SET PROBLEM A: In the records, from their beginning through the line that contains "Detection: Source Extractor", inclusive, substitute "catalog" for "catalogue" and change nothing else. Leave the pictures out.

TEXT EXCERPT:
- - - - -

Last Updated: 6 September 2007


IN THE COURT OF APPEAL OF NEW ZEALAND

CA321/07

[2007] NZCA 383

THE QUEEN

v

PETER JOHN MCDONALD

Hearing: 22 August 2007


Court: Arnold, Gendall and Priestley JJ


Counsel: W N P van Vuuren for the Appellant
A Markham for Crown


Judgment: 31 August 2007 at 2.30 pm


JUDGMENT OF THE COURT

A The application for leave to appeal is granted.

B The appeal is dismissed.

____________________________________________________________________


REASONS OF THE COURT
(Given by Priestley J)


Introduction

[1] The appellant appeals from a sentencing judge’s refusal to grant leave to apply for home detention.
[2] The appeal is out of time. However, the Crown did not oppose leave.
[3] In May 2006 the police executed a search warrant at the appellant’s home in Ashburton. The appellant’s garage contained a modest cannabis plantation. Seven adult plants and 64 immature plants were growing under lights. Elsewhere in the house the police discovered 72 grams of dried cannabis head, snaplock deal bags, a set of scales and a canister containing four capsules totalling 2.8 grams of cannabis oil. The appellant had just over $480 in cash, $320 of which was in $20 notes.

- - - - -

GIVEN ENTRIES:
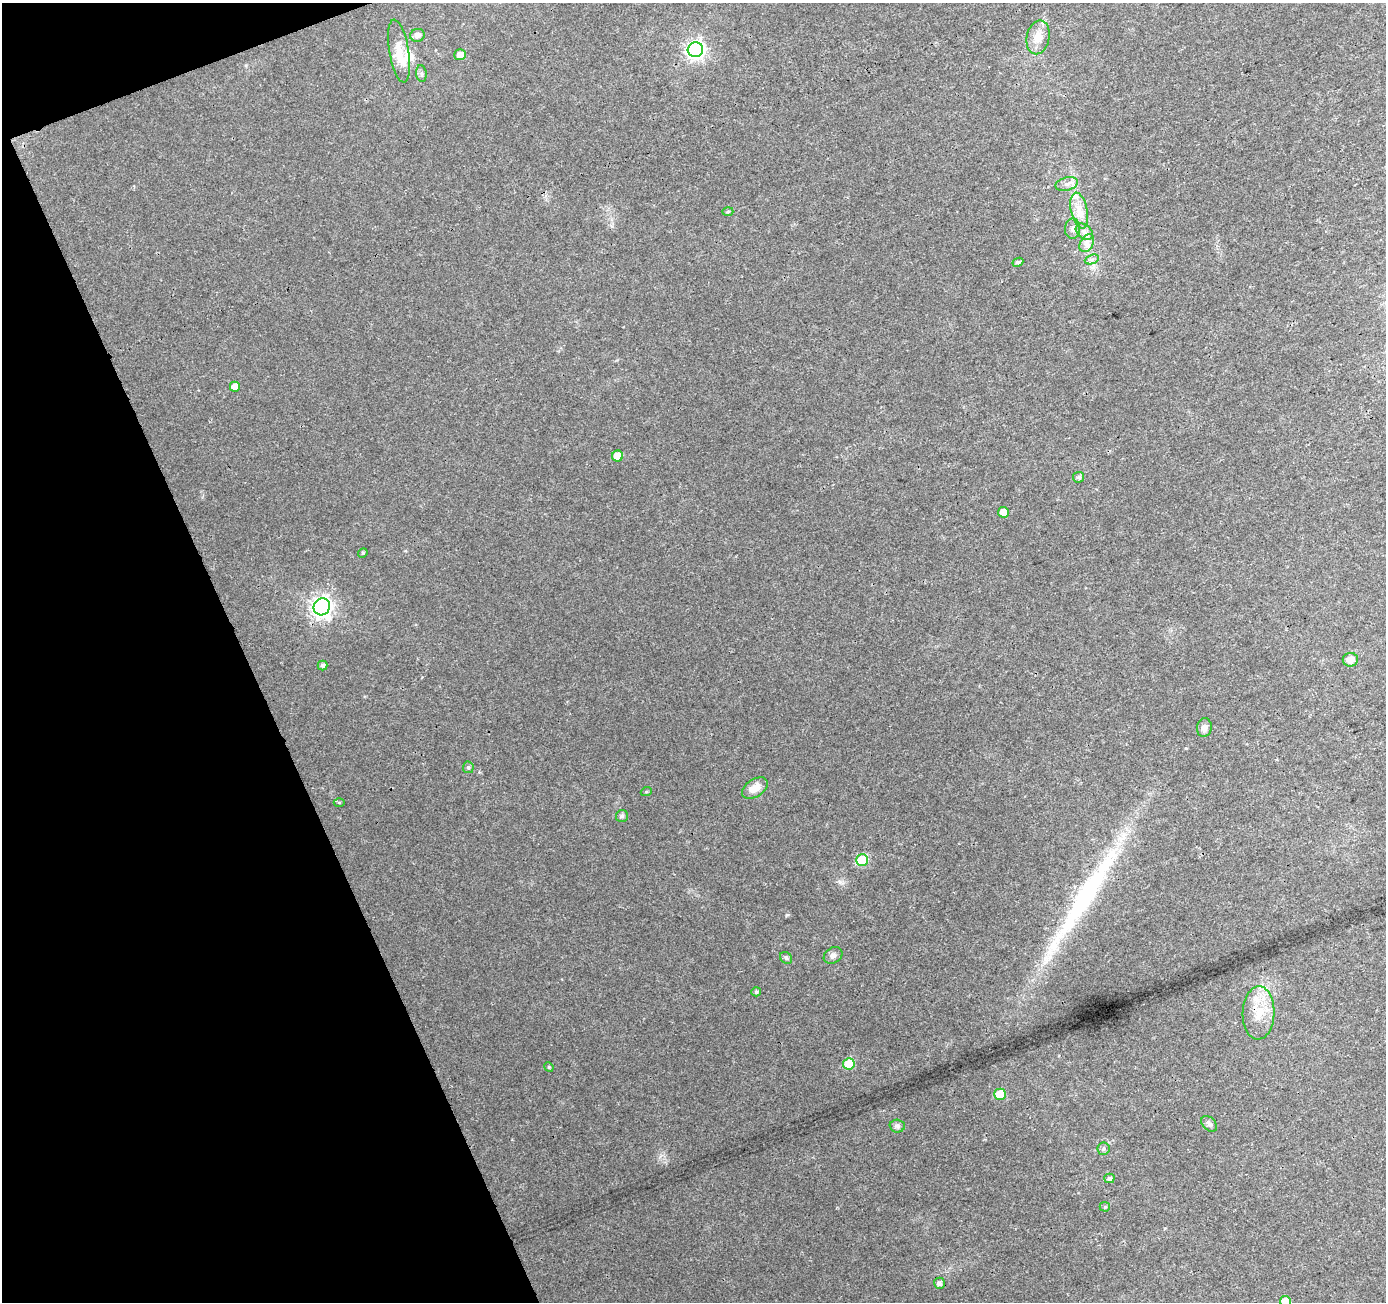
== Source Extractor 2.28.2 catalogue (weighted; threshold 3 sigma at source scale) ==
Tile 5 of 4 x 4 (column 1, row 2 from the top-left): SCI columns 54-1437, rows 2705-4004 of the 5646 x 5464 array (HDU 1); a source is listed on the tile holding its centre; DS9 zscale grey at full resolution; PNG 1388 x 1304 px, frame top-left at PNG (2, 3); each listed source drawn as its Kron ellipse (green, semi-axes under 4 px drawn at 4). Shown black and unused: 19% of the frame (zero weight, under 3 of 4 exposures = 5% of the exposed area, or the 3 px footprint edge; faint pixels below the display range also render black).
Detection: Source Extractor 2.28.2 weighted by HDU 2 'WHT'; one run over the whole footprint, this tile lists its part. Background 0.0235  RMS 0.0037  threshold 0.0166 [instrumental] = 3 sigma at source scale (4.5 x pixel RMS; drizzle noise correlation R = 1.50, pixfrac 1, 0.0396/0.0396 arcsec/px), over >= 5 px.
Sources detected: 47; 1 inside a brighter object's white glare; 1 long thin detection or spike segment (spike, bleed or trail) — neither listed nor drawn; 2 inside a brighter listed object's ellipse — not listed separately; the other 43 listed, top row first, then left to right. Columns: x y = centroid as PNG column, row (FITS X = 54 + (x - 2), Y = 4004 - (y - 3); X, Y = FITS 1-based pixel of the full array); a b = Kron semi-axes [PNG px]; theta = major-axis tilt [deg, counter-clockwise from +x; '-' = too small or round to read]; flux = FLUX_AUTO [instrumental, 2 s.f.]
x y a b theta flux
417 35 7 6 - 1.8
1038 37 17 11 77 4.7
695 50 8 7 - 130
399 51 32 9 -81 6
460 55 6 5 - 2.2
421 73 8 5 -84 0.93
1067 184 11 6 13 1.9
1079 210 18 8 -78 4.6
728 211 5 3 - 0.47
1073 229 10 7 89 1.8
1084 232 10 7 -41 1.9
1087 243 10 6 61 1.8
1092 259 7 4 19 0.89
1018 262 5 4 - 0.84
235 387 5 5 - 3.6
618 456 5 5 - 5.3
1079 477 5 5 - 0.89
1003 512 5 5 - 3.1
363 553 5 4 - 0.53
322 607 9 8 - 210
1350 660 7 7 - 3.3
323 665 5 5 - 1.1
1204 728 9 7 78 1.8
468 767 6 5 - 0.77
755 788 14 9 33 4
646 792 5 3 - 0.37
339 802 5 3 - 0.35
622 816 6 6 - 0.72
862 860 6 5 - 20
833 955 10 7 33 1.4
786 958 7 5 -44 0.71
756 992 5 4 - 0.69
1259 1013 27 16 88 9.4
849 1064 6 5 - 12
549 1067 5 4 - 0.45
1000 1094 6 5 - 14
1209 1124 9 6 -46 1.1
897 1126 7 6 - 1
1104 1149 6 6 - 0.89
1109 1178 5 4 - 1
1105 1207 5 5 - 0.46
939 1283 5 5 - 1.3
1285 1301 5 5 - 5.5
Isophote crosses this tile's border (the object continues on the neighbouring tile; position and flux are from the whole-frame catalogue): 1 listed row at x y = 1285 1301
Unlisted compact peaks at least as high as the median listed source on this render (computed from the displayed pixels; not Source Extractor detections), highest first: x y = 787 915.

- - - - -

SET PROBLEM B: Carry on the Court of Appeal judgment on the cannabis sentencing appeal from where it stops.

EXERCISE ANSWER A:
== Source Extractor 2.28.2 catalog (weighted; threshold 3 sigma at source scale) ==
Tile 5 of 4 x 4 (column 1, row 2 from the top-left): SCI columns 54-1437, rows 2705-4004 of the 5646 x 5464 array (HDU 1); a source is listed on the tile holding its centre; DS9 zscale grey at full resolution; PNG 1388 x 1304 px, frame top-left at PNG (2, 3); each listed source drawn as its Kron ellipse (green, semi-axes under 4 px drawn at 4). Shown black and unused: 19% of the frame (zero weight, under 3 of 4 exposures = 5% of the exposed area, or the 3 px footprint edge; faint pixels below the display range also render black).
Detection: Source Extractor 2.28.2 weighted by HDU 2 'WHT'; one run over the whole footprint, this tile lists its part. Background 0.0235  RMS 0.0037  threshold 0.0166 [instrumental] = 3 sigma at source scale (4.5 x pixel RMS; drizzle noise correlation R = 1.50, pixfrac 1, 0.0396/0.0396 arcsec/px), over >= 5 px.

EXERCISE ANSWER B:
[4] Despite these indicia, the appellant denied he was a cannabis dealer, although he admitted growing cannabis. He faced three charges under the Misuse of Drugs Act 1975; cultivation of cannabis, possession of a Class B controlled drug (cannabis oil), and possession of cannabis for supply.
[5] This last charge was laid indictably. The appellant pleaded guilty to it on arraignment, having pleaded guilty at an earlier stage to the other charges.

The Sentence

[6] Counsel in the District Court agreed the volume of cannabis placed the offending at the lower end of category 2 of R v Terewi [1999] 3 NZLR 62. The lowest start point for category 2 offending is usually two years. Judge Erber, however, adopted a 21 month start point and gave credit for guilty pleas. He sentenced the appellant to 15 months imprisonment. The indictable offence was the lead sentence. Nine months and one months imprisonment were imposed concurrently on the other two charges.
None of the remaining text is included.